Leven in Suburbia
Op haar zevenendertigste besefte ze dat haar droom niet was uitgekomen: in een open sportwagen door Parijs rijden, met de warme wind in haar haren. Zo ongeveer luidt een regel in het prachtige The Eyes of Lucy Jordan, de hese come-back van Marianne Faithful. Het lied gaat over een vrouw die in ‘a white suburban town’ woont en deze vrouw is niet bepaald gelukkig. Suburbia staat voor velen gelijk aan: mensen wier dromen onvervuld zijn gebleven, maar die zich niettemin vaak in zelfvoldaanheid wentelen. Dat de meeste bewoners van suburbia zelf daar heel anders over denken, wordt duidelijk uit Nattering in Paradise. A Word from the Suburbs (Simon & Schuster, importeur: Van Ditmar, f 53,10) van Daniel Meadows, een fotograaf die zichzelf een ‘burglar of lifestyles’ noemt, iemand die inbreekt in levensstijlen. Deze praktijken hebben dit keer geresulteerd in een fotoboek, aangevuld met een aantal interviews, of een boek met interviews, aangevuld met foto's. Het is onduidelijk wat wat begeleidt.
Meadows heeft tweeëneenhalf jaar in een grote voorstad van Londen rondgefietst teneinde mensen voor een interview te strikken en om foto's van hen te maken. Die foto's zijn zeer aardig. Niet spectaculair natuurlijk, het onderwerp verbiedt dat, maar toch net apart genoeg om er plezier aan te beleven. Toch vind ik de tekst interessanter. De interviews geven een zeer scherp inzicht in leven en denken van de suburbanites. Na de hoogte van hun hypotheek is hun belangrijkste probleem de vraag of ze hun kinderen naar een particuliere school moeten sturen of niet. Die kinderen, daar draait het eigenlijk om in suburbia. Een belangrijk argument om ernaartoe te trekken, is juist om hen veilig en beschut te laten opgroeien. Tegelijkertijd, als om iets terug te doen, vervullen de kinderen de rol van sociaal smeermiddel. Via hun verjaardagspartijtjes worden de vriendschappen tussen volwassenen gesloten. Bij het afleveren en weer ophalen maakt men een praatje en zo groeit het een en ander. Overigens heeft dat brengen en halen ook zijn schaduwzijde.
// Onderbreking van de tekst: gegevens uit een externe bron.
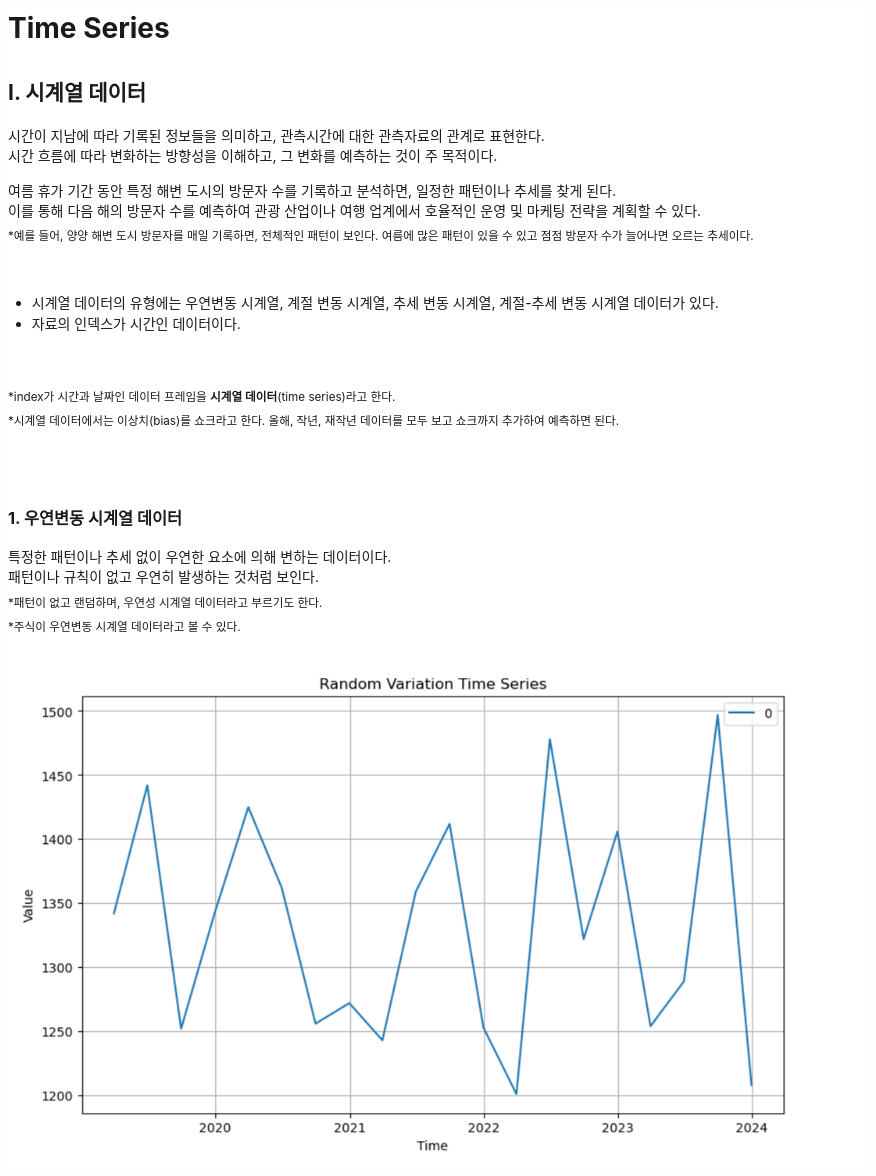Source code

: # Time Series
## Ⅰ. 시계열 데이터
시간이 지남에 따라 기록된 정보들을 의미하고, 관측시간에 대한 관측자료의 관계로 표현한다.  
시간 흐름에 따라 변화하는 방향성을 이해하고, 그 변화를 예측하는 것이 주 목적이다.

여름 휴가 기간 동안 특정 해변 도시의 방문자 수를 기록하고 분석하면, 일정한 패턴이나 추세를 찾게 된다.  
이를 통해 다음 해의 방문자 수를 예측하여 관광 산업이나 여행 업계에서 호율적인 운영 및 마케팅 전략을 계획할 수 있다.  
<sub>*예를 들어, 양양 해변 도시 방문자를 매일 기록하면, 전체적인 패턴이 보인다. 여름에 많은 패턴이 있을 수 있고 점점 방문자 수가 늘어나면 오르는 추세이다.</sub>

<br>

- 시계열 데이터의 유형에는 우연변동 시계열, 계절 변동 시계열, 추세 변동 시계열, 계절-추세 변동 시계열 데이터가 있다.
- 자료의 인덱스가 시간인 데이터이다. 

<br>

<sub>*index가 시간과 날짜인 데이터 프레임을 **시계열 데이터**(time series)라고 한다.</sub>   
<sub>*시계열 데이터에서는 이상치(bias)를 쇼크라고 한다. 올해, 작년, 재작년 데이터를 모두 보고 쇼크까지 추가하여 예측하면 된다.</sub>

<br></br>

### 1. 우연변동 시계열 데이터
특정한 패턴이나 추세 없이 우연한 요소에 의해 변하는 데이터이다.  
패턴이나 규칙이 없고 우연히 발생하는 것처럼 보인다.  
<sub>*패턴이 없고 랜덤하며, 우연성 시계열 데이터라고 부르기도 한다.    
*주식이 우연변동 시계열 데이터라고 볼 수 있다.</sub>

<br>

<img src='./images/RandomVariationTimeSeries.png' width='800px'>
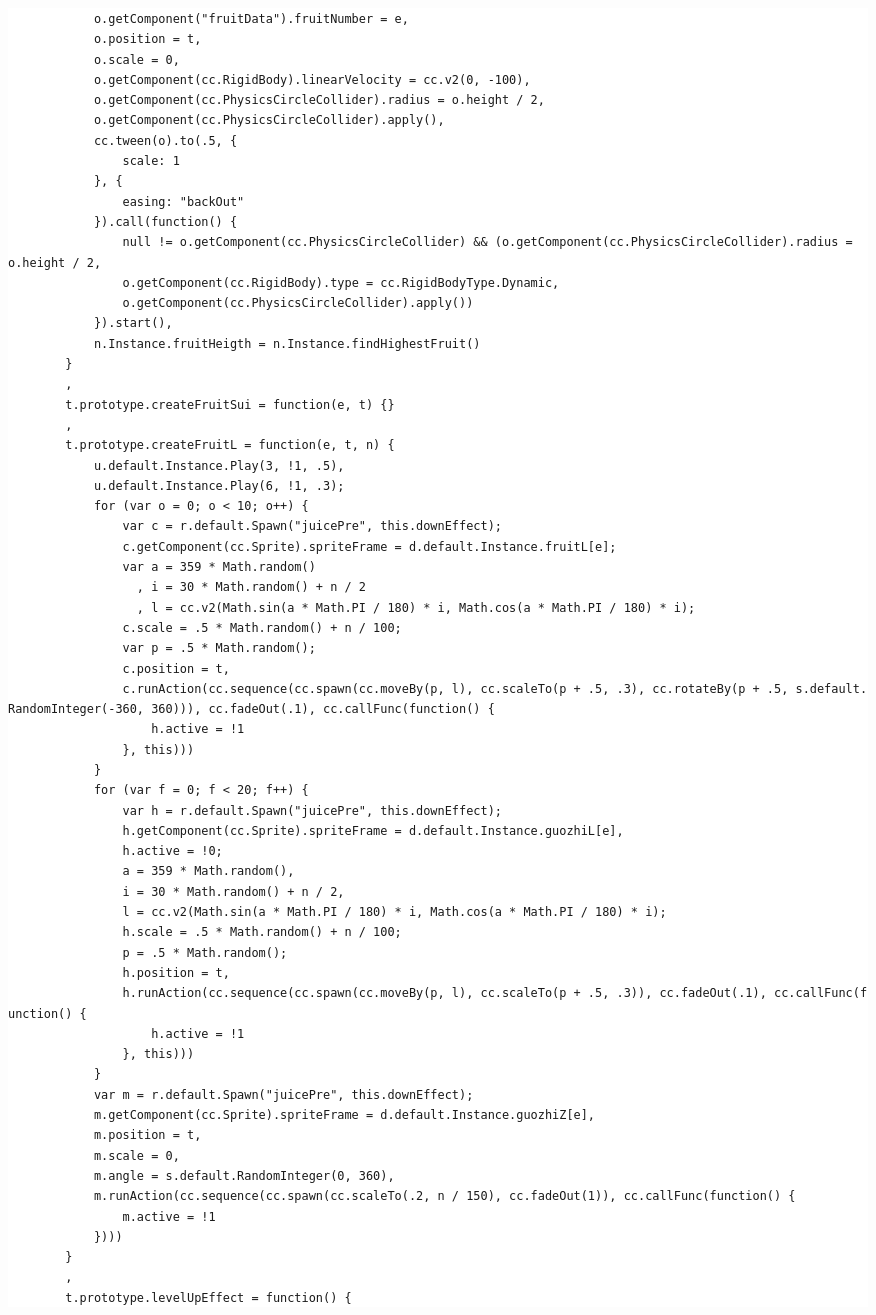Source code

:                 o.getComponent("fruitData").fruitNumber = e,
                o.position = t,
                o.scale = 0,
                o.getComponent(cc.RigidBody).linearVelocity = cc.v2(0, -100),
                o.getComponent(cc.PhysicsCircleCollider).radius = o.height / 2,
                o.getComponent(cc.PhysicsCircleCollider).apply(),
                cc.tween(o).to(.5, {
                    scale: 1
                }, {
                    easing: "backOut"
                }).call(function() {
                    null != o.getComponent(cc.PhysicsCircleCollider) && (o.getComponent(cc.PhysicsCircleCollider).radius = o.height / 2,
                    o.getComponent(cc.RigidBody).type = cc.RigidBodyType.Dynamic,
                    o.getComponent(cc.PhysicsCircleCollider).apply())
                }).start(),
                n.Instance.fruitHeigth = n.Instance.findHighestFruit()
            }
            ,
            t.prototype.createFruitSui = function(e, t) {}
            ,
            t.prototype.createFruitL = function(e, t, n) {
                u.default.Instance.Play(3, !1, .5),
                u.default.Instance.Play(6, !1, .3);
                for (var o = 0; o < 10; o++) {
                    var c = r.default.Spawn("juicePre", this.downEffect);
                    c.getComponent(cc.Sprite).spriteFrame = d.default.Instance.fruitL[e];
                    var a = 359 * Math.random()
                      , i = 30 * Math.random() + n / 2
                      , l = cc.v2(Math.sin(a * Math.PI / 180) * i, Math.cos(a * Math.PI / 180) * i);
                    c.scale = .5 * Math.random() + n / 100;
                    var p = .5 * Math.random();
                    c.position = t,
                    c.runAction(cc.sequence(cc.spawn(cc.moveBy(p, l), cc.scaleTo(p + .5, .3), cc.rotateBy(p + .5, s.default.RandomInteger(-360, 360))), cc.fadeOut(.1), cc.callFunc(function() {
                        h.active = !1
                    }, this)))
                }
                for (var f = 0; f < 20; f++) {
                    var h = r.default.Spawn("juicePre", this.downEffect);
                    h.getComponent(cc.Sprite).spriteFrame = d.default.Instance.guozhiL[e],
                    h.active = !0;
                    a = 359 * Math.random(),
                    i = 30 * Math.random() + n / 2,
                    l = cc.v2(Math.sin(a * Math.PI / 180) * i, Math.cos(a * Math.PI / 180) * i);
                    h.scale = .5 * Math.random() + n / 100;
                    p = .5 * Math.random();
                    h.position = t,
                    h.runAction(cc.sequence(cc.spawn(cc.moveBy(p, l), cc.scaleTo(p + .5, .3)), cc.fadeOut(.1), cc.callFunc(function() {
                        h.active = !1
                    }, this)))
                }
                var m = r.default.Spawn("juicePre", this.downEffect);
                m.getComponent(cc.Sprite).spriteFrame = d.default.Instance.guozhiZ[e],
                m.position = t,
                m.scale = 0,
                m.angle = s.default.RandomInteger(0, 360),
                m.runAction(cc.sequence(cc.spawn(cc.scaleTo(.2, n / 150), cc.fadeOut(1)), cc.callFunc(function() {
                    m.active = !1
                })))
            }
            ,
            t.prototype.levelUpEffect = function() {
Zoals Kate, een ex-verpleegster die met een kinderarts is getrouwd, verzucht: ‘Yesterday I really did feel like a taxi service.’ Het andere sociale smeermiddel vormen de verenigingen (van de Young Wives tot de Civil Service Retirement Fellowship), de tuinierwedstrijden (de Bloom Best Front Garden Competition) en de liefdadigheidsacties. ‘A lot of fundraising goes on in suburbia,’ schrijft Meadows in zijn naar mijn smaak iets te ironisch geformuleerd commentaar. Maar wat hem oprecht heeft getroffen bij de suburbanites, is de burenhulp die zij aan de dag kunnen leggen. Het spreekwoord van de goede buur gaat niet alleen op voor de volkswijken. Er wordt heel wat afgekwebbeld in deze interviews, maar er staan ook juweeltjes van zelfinzicht en zelfkritiek in. Gebabbel en gepruttel met uitschieters in de richting
van diepe wijsheid, daar houd ik wel van. Jammer genoeg echter heeft Meadows het niet kunnen laten er een paar ‘echte’ verhalen bij te doen, vol authentieke, maar universele tragiek, die dus niet speciaal iets met suburbia heeft te maken. Die detoneren in dit zo aardige boek.